TASK PROMPT -> Write out the data exactly, please, and omit the pictures.
-- DATA FOR REVIEW follows --
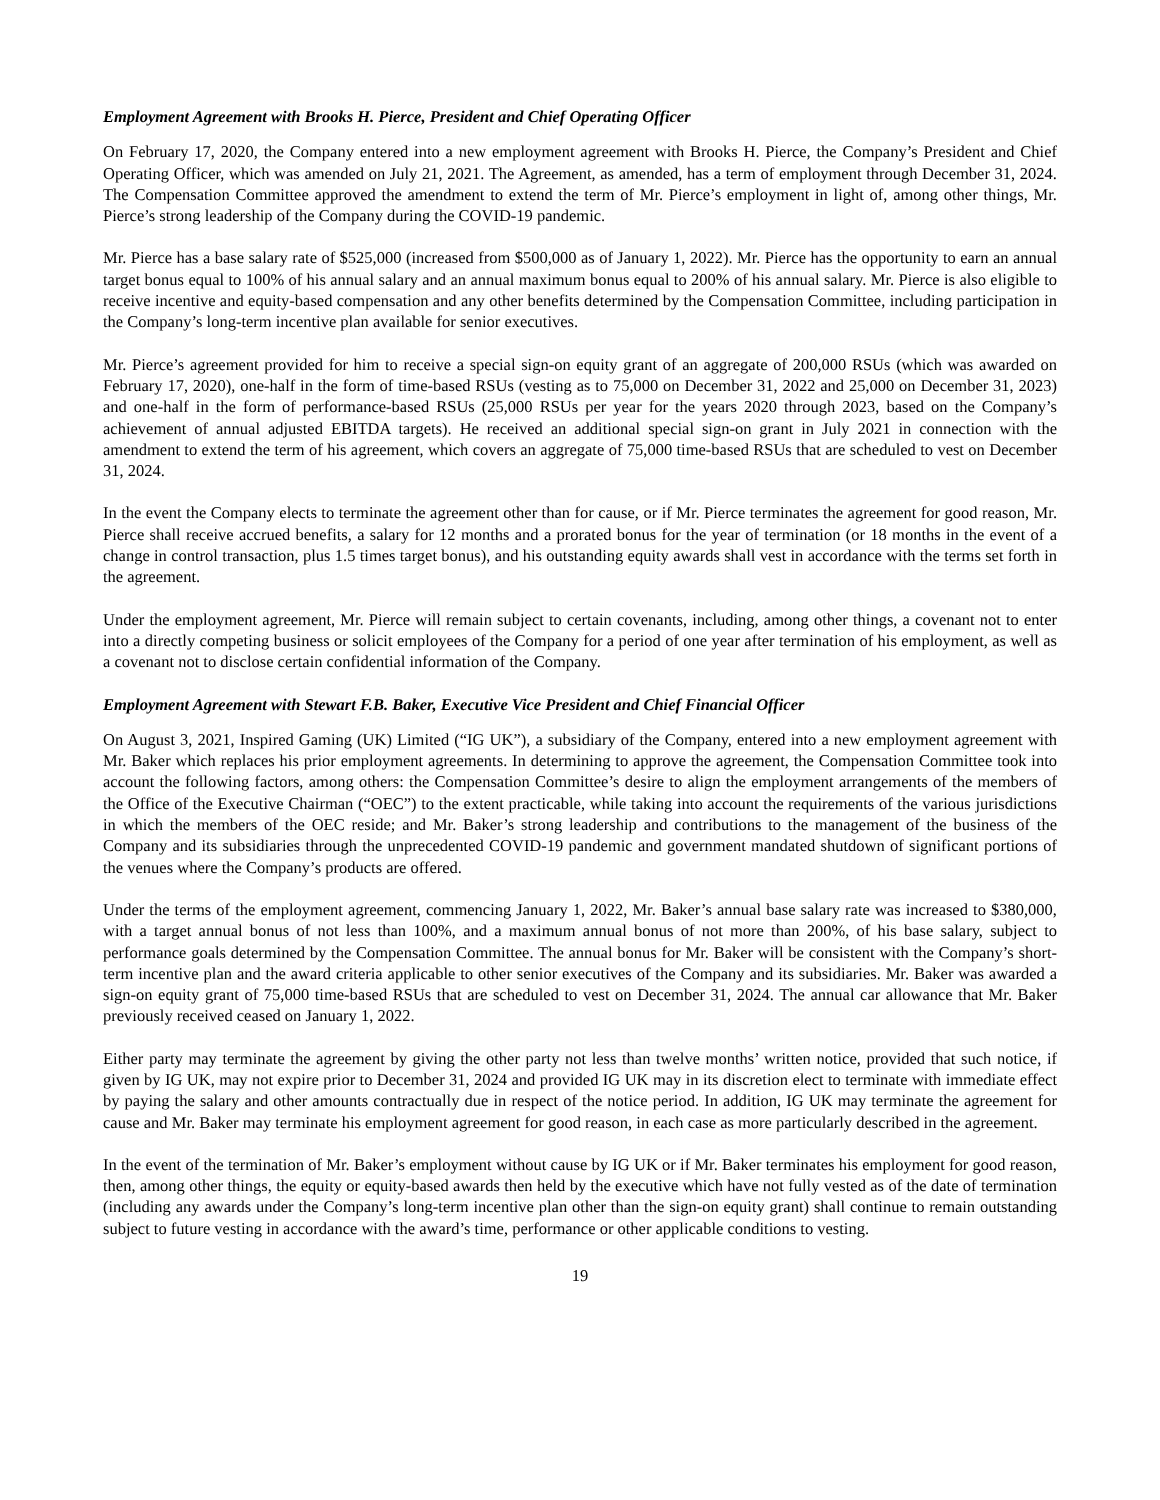Employment Agreement with Brooks H. Pierce, President and Chief Operating Officer
On February 17, 2020, the Company entered into a new employment agreement with Brooks H. Pierce, the Company’s President and Chief Operating Officer, which was amended on July 21, 2021. The Agreement, as amended, has a term of employment through December 31, 2024. The Compensation Committee approved the amendment to extend the term of Mr. Pierce’s employment in light of, among other things, Mr. Pierce’s strong leadership of the Company during the COVID-19 pandemic.
Mr. Pierce has a base salary rate of $525,000 (increased from $500,000 as of January 1, 2022). Mr. Pierce has the opportunity to earn an annual target bonus equal to 100% of his annual salary and an annual maximum bonus equal to 200% of his annual salary. Mr. Pierce is also eligible to receive incentive and equity-based compensation and any other benefits determined by the Compensation Committee, including participation in the Company’s long-term incentive plan available for senior executives.
Mr. Pierce’s agreement provided for him to receive a special sign-on equity grant of an aggregate of 200,000 RSUs (which was awarded on February 17, 2020), one-half in the form of time-based RSUs (vesting as to 75,000 on December 31, 2022 and 25,000 on December 31, 2023) and one-half in the form of performance-based RSUs (25,000 RSUs per year for the years 2020 through 2023, based on the Company’s achievement of annual adjusted EBITDA targets). He received an additional special sign-on grant in July 2021 in connection with the amendment to extend the term of his agreement, which covers an aggregate of 75,000 time-based RSUs that are scheduled to vest on December 31, 2024.
In the event the Company elects to terminate the agreement other than for cause, or if Mr. Pierce terminates the agreement for good reason, Mr. Pierce shall receive accrued benefits, a salary for 12 months and a prorated bonus for the year of termination (or 18 months in the event of a change in control transaction, plus 1.5 times target bonus), and his outstanding equity awards shall vest in accordance with the terms set forth in the agreement.
Under the employment agreement, Mr. Pierce will remain subject to certain covenants, including, among other things, a covenant not to enter into a directly competing business or solicit employees of the Company for a period of one year after termination of his employment, as well as a covenant not to disclose certain confidential information of the Company.
Employment Agreement with Stewart F.B. Baker, Executive Vice President and Chief Financial Officer
On August 3, 2021, Inspired Gaming (UK) Limited (“IG UK”), a subsidiary of the Company, entered into a new employment agreement with Mr. Baker which replaces his prior employment agreements. In determining to approve the agreement, the Compensation Committee took into account the following factors, among others: the Compensation Committee’s desire to align the employment arrangements of the members of the Office of the Executive Chairman (“OEC”) to the extent practicable, while taking into account the requirements of the various jurisdictions in which the members of the OEC reside; and Mr. Baker’s strong leadership and contributions to the management of the business of the Company and its subsidiaries through the unprecedented COVID-19 pandemic and government mandated shutdown of significant portions of the venues where the Company’s products are offered.
Under the terms of the employment agreement, commencing January 1, 2022, Mr. Baker’s annual base salary rate was increased to $380,000, with a target annual bonus of not less than 100%, and a maximum annual bonus of not more than 200%, of his base salary, subject to performance goals determined by the Compensation Committee. The annual bonus for Mr. Baker will be consistent with the Company’s short-term incentive plan and the award criteria applicable to other senior executives of the Company and its subsidiaries. Mr. Baker was awarded a sign-on equity grant of 75,000 time-based RSUs that are scheduled to vest on December 31, 2024. The annual car allowance that Mr. Baker previously received ceased on January 1, 2022.
Either party may terminate the agreement by giving the other party not less than twelve months’ written notice, provided that such notice, if given by IG UK, may not expire prior to December 31, 2024 and provided IG UK may in its discretion elect to terminate with immediate effect by paying the salary and other amounts contractually due in respect of the notice period. In addition, IG UK may terminate the agreement for cause and Mr. Baker may terminate his employment agreement for good reason, in each case as more particularly described in the agreement.
In the event of the termination of Mr. Baker’s employment without cause by IG UK or if Mr. Baker terminates his employment for good reason, then, among other things, the equity or equity-based awards then held by the executive which have not fully vested as of the date of termination (including any awards under the Company’s long-term incentive plan other than the sign-on equity grant) shall continue to remain outstanding subject to future vesting in accordance with the award’s time, performance or other applicable conditions to vesting.
19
-- DATA FOR REVIEW concluded --
SOLUTION TO THE EXERCISE ->
Employment Agreement with Brooks H. Pierce, President and Chief Operating Officer
On February 17, 2020, the Company entered into a new employment agreement with Brooks H. Pierce, the Company’s President and Chief Operating Officer, which was amended on July 21, 2021. The Agreement, as amended, has a term of employment through December 31, 2024. The Compensation Committee approved the amendment to extend the term of Mr. Pierce’s employment in light of, among other things, Mr. Pierce’s strong leadership of the Company during the COVID-19 pandemic.
Mr. Pierce has a base salary rate of $525,000 (increased from $500,000 as of January 1, 2022). Mr. Pierce has the opportunity to earn an annual target bonus equal to 100% of his annual salary and an annual maximum bonus equal to 200% of his annual salary. Mr. Pierce is also eligible to receive incentive and equity-based compensation and any other benefits determined by the Compensation Committee, including participation in the Company’s long-term incentive plan available for senior executives.
Mr. Pierce’s agreement provided for him to receive a special sign-on equity grant of an aggregate of 200,000 RSUs (which was awarded on February 17, 2020), one-half in the form of time-based RSUs (vesting as to 75,000 on December 31, 2022 and 25,000 on December 31, 2023) and one-half in the form of performance-based RSUs (25,000 RSUs per year for the years 2020 through 2023, based on the Company’s achievement of annual adjusted EBITDA targets). He received an additional special sign-on grant in July 2021 in connection with the amendment to extend the term of his agreement, which covers an aggregate of 75,000 time-based RSUs that are scheduled to vest on December 31, 2024.
In the event the Company elects to terminate the agreement other than for cause, or if Mr. Pierce terminates the agreement for good reason, Mr. Pierce shall receive accrued benefits, a salary for 12 months and a prorated bonus for the year of termination (or 18 months in the event of a change in control transaction, plus 1.5 times target bonus), and his outstanding equity awards shall vest in accordance with the terms set forth in the agreement.
Under the employment agreement, Mr. Pierce will remain subject to certain covenants, including, among other things, a covenant not to enter into a directly competing business or solicit employees of the Company for a period of one year after termination of his employment, as well as a covenant not to disclose certain confidential information of the Company.
Employment Agreement with Stewart F.B. Baker, Executive Vice President and Chief Financial Officer
On August 3, 2021, Inspired Gaming (UK) Limited (“IG UK”), a subsidiary of the Company, entered into a new employment agreement with Mr. Baker which replaces his prior employment agreements. In determining to approve the agreement, the Compensation Committee took into account the following factors, among others: the Compensation Committee’s desire to align the employment arrangements of the members of the Office of the Executive Chairman (“OEC”) to the extent practicable, while taking into account the requirements of the various jurisdictions in which the members of the OEC reside; and Mr. Baker’s strong leadership and contributions to the management of the business of the Company and its subsidiaries through the unprecedented COVID-19 pandemic and government mandated shutdown of significant portions of the venues where the Company’s products are offered.
Under the terms of the employment agreement, commencing January 1, 2022, Mr. Baker’s annual base salary rate was increased to $380,000, with a target annual bonus of not less than 100%, and a maximum annual bonus of not more than 200%, of his base salary, subject to performance goals determined by the Compensation Committee. The annual bonus for Mr. Baker will be consistent with the Company’s short-term incentive plan and the award criteria applicable to other senior executives of the Company and its subsidiaries. Mr. Baker was awarded a sign-on equity grant of 75,000 time-based RSUs that are scheduled to vest on December 31, 2024. The annual car allowance that Mr. Baker previously received ceased on January 1, 2022.
Either party may terminate the agreement by giving the other party not less than twelve months’ written notice, provided that such notice, if given by IG UK, may not expire prior to December 31, 2024 and provided IG UK may in its discretion elect to terminate with immediate effect by paying the salary and other amounts contractually due in respect of the notice period. In addition, IG UK may terminate the agreement for cause and Mr. Baker may terminate his employment agreement for good reason, in each case as more particularly described in the agreement.
In the event of the termination of Mr. Baker’s employment without cause by IG UK or if Mr. Baker terminates his employment for good reason, then, among other things, the equity or equity-based awards then held by the executive which have not fully vested as of the date of termination (including any awards under the Company’s long-term incentive plan other than the sign-on equity grant) shall continue to remain outstanding subject to future vesting in accordance with the award’s time, performance or other applicable conditions to vesting.
19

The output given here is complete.